TASK REQUIREMENTS –
Restate the splice request thread from "# Sugimori Splices/Recolors!" up to and including "THE REQUEST FORM!", putting "GIMP" in place of "Photoshop".

PROVIDED TEXT –

- - - - -

# Sugimori Splices/Recolors!



## Mewtwo (Nov 7, 2008)

Well, you heard right. The impossible is possible. Please note, though, they will be Pixel Artish when done(unless otherwise noted: We have Photoshop at my grandma's =D) 

Rules:
1. I only accept four at a time. No more. If I say requests are closed, or you see the slots are full, DON'T REQUEST.
2. You may request Shiny Pokemon spliced with eachother, or a shiny and regular.
3. USE THE REQUEST FORM!
4. Only up to two spliced. This will change as I get better.

Splice form:
Pokemon1:
Shiny?:
Pokemon2:
Shiny?:
Colors:

Recolor form:
Pokemon:
Color(s):

I am currently working on:
Dragonite/Arcanine/Dragonite colors

I will work on later:
1) Mewtwo/Magikarp/Shiny Magikarp colors
2) Espeon/Umbreon/Icy Blue colors
3) Magikarp/Feebas/Whichever colors


----------



## White Wolf (Nov 7, 2008)

Okay, let's try,
Splice Form:
Pokemon 1: Dragonite
Shiny?: No
Pokemon 2: Arcanine
Shiny?: No
Colours: Dragonite

This should be cool, thanks Mewtwo


----------



## Mewtwo (Nov 7, 2008)

- - - - -

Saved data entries

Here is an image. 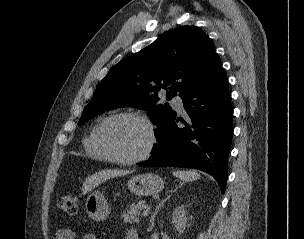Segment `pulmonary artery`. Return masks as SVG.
Masks as SVG:
<instances>
[{
  "label": "pulmonary artery",
  "instance_id": "pulmonary-artery-1",
  "mask_svg": "<svg viewBox=\"0 0 304 239\" xmlns=\"http://www.w3.org/2000/svg\"><path fill=\"white\" fill-rule=\"evenodd\" d=\"M172 103L174 104V106L176 107V109L179 112L184 111L183 100H182V97L180 95L174 96L173 99H172Z\"/></svg>",
  "mask_w": 304,
  "mask_h": 239
}]
</instances>
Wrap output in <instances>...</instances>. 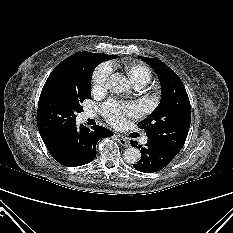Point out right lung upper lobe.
<instances>
[{
  "mask_svg": "<svg viewBox=\"0 0 233 233\" xmlns=\"http://www.w3.org/2000/svg\"><path fill=\"white\" fill-rule=\"evenodd\" d=\"M80 56H81V52L71 55L70 57H68L65 60H63L62 62H60L54 68L53 71L54 72H65V73L71 72L73 69H75L77 67L79 60H80ZM107 56L114 59L115 55H107ZM68 132H69V130H67L66 132H63L61 134H58V135L42 137V139H43L44 143H50L52 141H55V140L63 137Z\"/></svg>",
  "mask_w": 233,
  "mask_h": 233,
  "instance_id": "right-lung-upper-lobe-1",
  "label": "right lung upper lobe"
}]
</instances>
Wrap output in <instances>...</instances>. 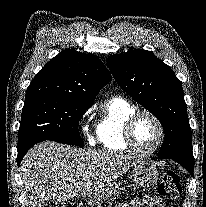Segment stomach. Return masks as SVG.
I'll return each instance as SVG.
<instances>
[{
  "label": "stomach",
  "instance_id": "1",
  "mask_svg": "<svg viewBox=\"0 0 206 207\" xmlns=\"http://www.w3.org/2000/svg\"><path fill=\"white\" fill-rule=\"evenodd\" d=\"M159 172L153 162L149 160H137L132 169V178L138 187L150 188L158 181ZM120 189V183L113 182L106 192L109 197Z\"/></svg>",
  "mask_w": 206,
  "mask_h": 207
}]
</instances>
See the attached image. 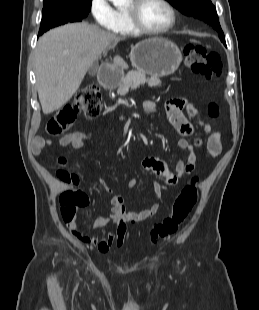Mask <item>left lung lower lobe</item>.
Listing matches in <instances>:
<instances>
[{
    "label": "left lung lower lobe",
    "mask_w": 259,
    "mask_h": 310,
    "mask_svg": "<svg viewBox=\"0 0 259 310\" xmlns=\"http://www.w3.org/2000/svg\"><path fill=\"white\" fill-rule=\"evenodd\" d=\"M224 45H226L225 38H220Z\"/></svg>",
    "instance_id": "1"
}]
</instances>
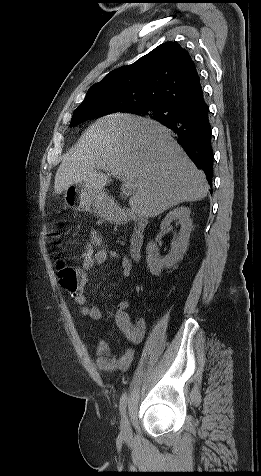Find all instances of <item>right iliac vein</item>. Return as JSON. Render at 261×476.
<instances>
[{
	"label": "right iliac vein",
	"mask_w": 261,
	"mask_h": 476,
	"mask_svg": "<svg viewBox=\"0 0 261 476\" xmlns=\"http://www.w3.org/2000/svg\"><path fill=\"white\" fill-rule=\"evenodd\" d=\"M121 433L125 437H129L131 434L130 423L126 414L121 418Z\"/></svg>",
	"instance_id": "right-iliac-vein-1"
}]
</instances>
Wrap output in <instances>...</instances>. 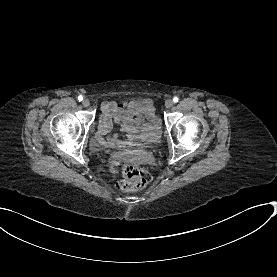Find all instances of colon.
<instances>
[{
  "label": "colon",
  "mask_w": 277,
  "mask_h": 277,
  "mask_svg": "<svg viewBox=\"0 0 277 277\" xmlns=\"http://www.w3.org/2000/svg\"><path fill=\"white\" fill-rule=\"evenodd\" d=\"M123 178L117 183V188L122 192H132L142 188L152 189L157 184V177L147 169L133 163H125L120 168Z\"/></svg>",
  "instance_id": "1"
}]
</instances>
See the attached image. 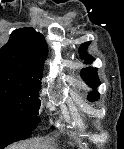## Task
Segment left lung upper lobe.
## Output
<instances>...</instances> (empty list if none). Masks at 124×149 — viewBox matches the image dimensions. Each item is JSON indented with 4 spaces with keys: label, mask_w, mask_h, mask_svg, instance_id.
<instances>
[{
    "label": "left lung upper lobe",
    "mask_w": 124,
    "mask_h": 149,
    "mask_svg": "<svg viewBox=\"0 0 124 149\" xmlns=\"http://www.w3.org/2000/svg\"><path fill=\"white\" fill-rule=\"evenodd\" d=\"M88 45H89V42H86L81 45L80 55H81V58H84L87 63H91L93 61V58L89 56L86 52ZM81 76L90 87L95 88L100 85L96 68L83 69L81 72ZM98 98H99V93H97L96 91H93L88 95V99L90 101H95Z\"/></svg>",
    "instance_id": "obj_1"
}]
</instances>
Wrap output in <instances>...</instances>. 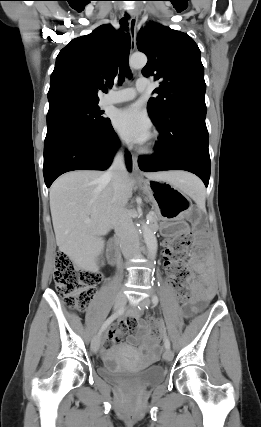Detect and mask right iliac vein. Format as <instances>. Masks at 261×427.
I'll return each mask as SVG.
<instances>
[{"label": "right iliac vein", "mask_w": 261, "mask_h": 427, "mask_svg": "<svg viewBox=\"0 0 261 427\" xmlns=\"http://www.w3.org/2000/svg\"><path fill=\"white\" fill-rule=\"evenodd\" d=\"M126 301H127L126 296L122 292L118 293L115 298L114 309L115 310L121 309L126 304ZM100 340H101V337L99 334H97L96 336H94V338L91 341V349L94 353H97L99 349Z\"/></svg>", "instance_id": "1"}]
</instances>
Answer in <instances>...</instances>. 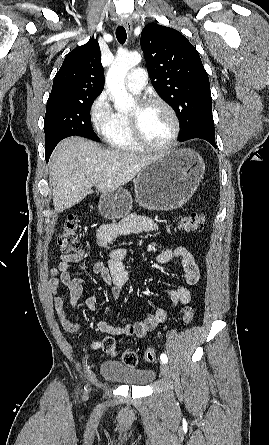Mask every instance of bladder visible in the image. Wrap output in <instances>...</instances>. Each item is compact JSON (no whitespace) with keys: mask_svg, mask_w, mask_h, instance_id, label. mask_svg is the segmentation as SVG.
<instances>
[{"mask_svg":"<svg viewBox=\"0 0 269 445\" xmlns=\"http://www.w3.org/2000/svg\"><path fill=\"white\" fill-rule=\"evenodd\" d=\"M100 374L104 379L135 387L147 386L155 378V372L151 369L128 367L116 360L104 361Z\"/></svg>","mask_w":269,"mask_h":445,"instance_id":"obj_1","label":"bladder"}]
</instances>
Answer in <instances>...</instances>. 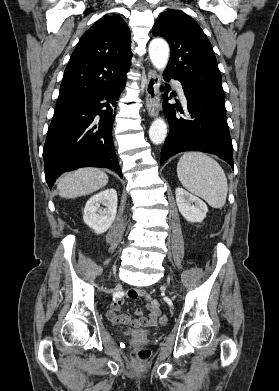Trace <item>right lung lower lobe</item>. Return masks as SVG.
Segmentation results:
<instances>
[{
	"instance_id": "1",
	"label": "right lung lower lobe",
	"mask_w": 279,
	"mask_h": 391,
	"mask_svg": "<svg viewBox=\"0 0 279 391\" xmlns=\"http://www.w3.org/2000/svg\"><path fill=\"white\" fill-rule=\"evenodd\" d=\"M124 86L125 82L94 95L56 103L43 148L50 188L62 173L82 166L111 168L122 177L112 124Z\"/></svg>"
}]
</instances>
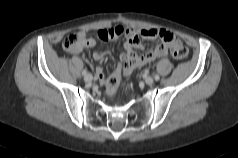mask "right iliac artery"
Listing matches in <instances>:
<instances>
[{"instance_id": "obj_1", "label": "right iliac artery", "mask_w": 238, "mask_h": 158, "mask_svg": "<svg viewBox=\"0 0 238 158\" xmlns=\"http://www.w3.org/2000/svg\"><path fill=\"white\" fill-rule=\"evenodd\" d=\"M82 74L85 76L87 74V71L86 70H83L82 71Z\"/></svg>"}]
</instances>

- - - - -

RESULT OF THIS TASK –
# Sugimori Splices/Recolors!



## Mewtwo (Nov 7, 2008)

Well, you heard right. The impossible is possible. Please note, though, they will be Pixel Artish when done(unless otherwise noted: We have GIMP at my grandma's =D) 

Rules:
1. I only accept four at a time. No more. If I say requests are closed, or you see the slots are full, DON'T REQUEST.
2. You may request Shiny Pokemon spliced with eachother, or a shiny and regular.
3. USE THE REQUEST FORM!